Secondo Mali, oggi la Serbia rappresenterebbe un successo per il sistema di finanziamenti del Fondo monetario internazionale: gli accordi firmati in precedenza avrebbero permesso un risanamento del bilancio, che tra il 2014 e il 2018 ha garantito alti tassi di crescita economica.

Ora però Belgrado si ritrova a dover affrontare un periodo di difficoltà economiche aggravate dall’isolamento internazionale per il rapporto con la Russia. Per il governo serbo, l’accordo con il FMI è una soluzione in grado di dare più sicurezza ai conti pubblici con l’immissione di liquidità e con l’accesso a finanziamenti più favorevoli di quelli attualmente disponibili sul mercato.

Il ministro delle Finanze Mali insiste con l’idea che grazie alle riforme già attuate con i precedenti accordi con il FMI, la Serbia è completamente cambiata: «Abbiamo aiutato i cittadini e l’economia serba, e salvato posti di lavoro. Oggi molti paesi stanno entrando in un periodo di recessione, mentre noi abbiamo avuto un tasso di crescita economica del 4,3% nel primo trimestre e del 3,9% nel secondo trimestre».
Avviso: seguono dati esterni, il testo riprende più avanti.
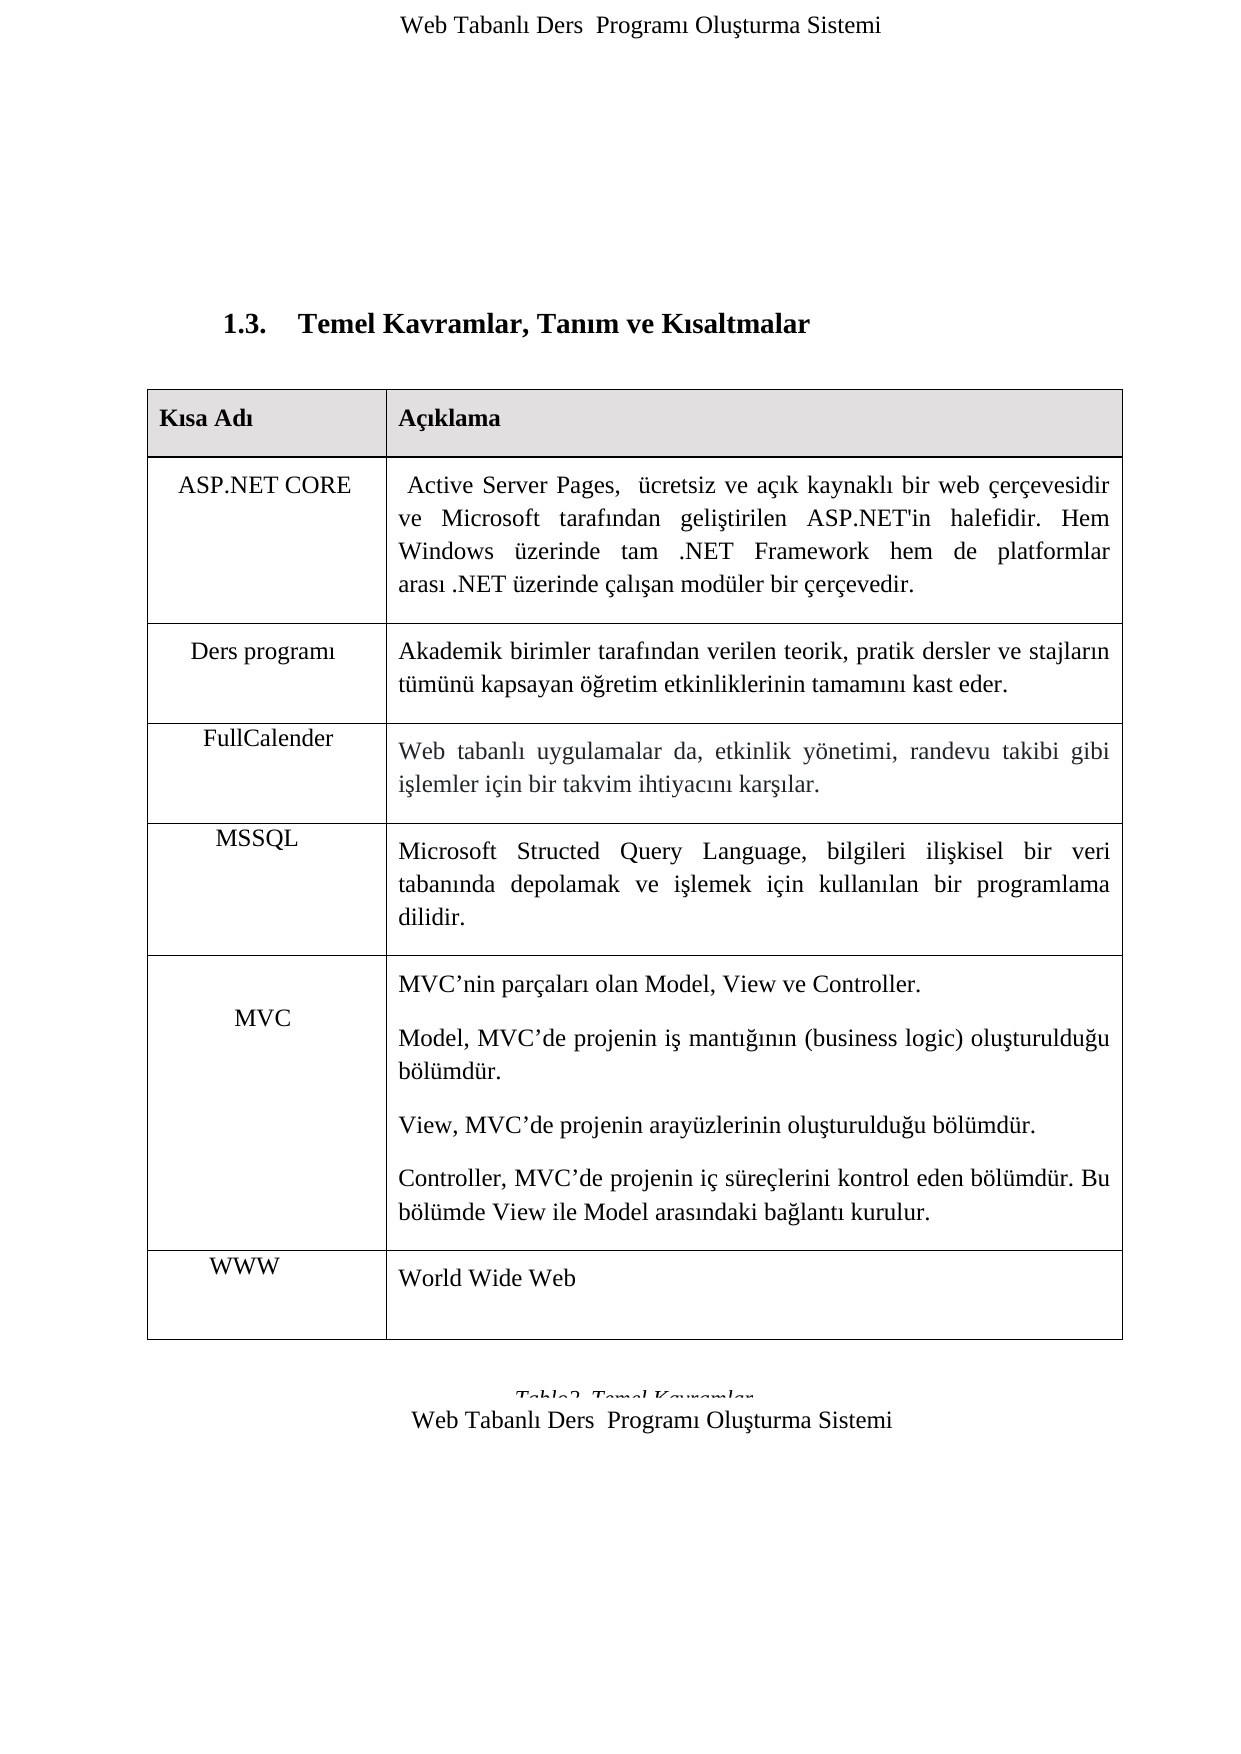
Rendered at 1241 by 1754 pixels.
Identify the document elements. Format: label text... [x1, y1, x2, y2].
Stando alle dichiarazioni ufficiali fornite ai media serbi, il governo intenderebbe accedere ai finanziamenti del FMI per continuare il percorso di riforme strutturali già messe in atto prima della pandemia. Di fatto, la Serbia ne ha bisogno per far fronte alle incertezze che inevitabilmente dovrà affrontare a causa dell’ambiguità del governo e del Presidente Vučić sui rapporti con l’Unione europea e con la Russia di Putin.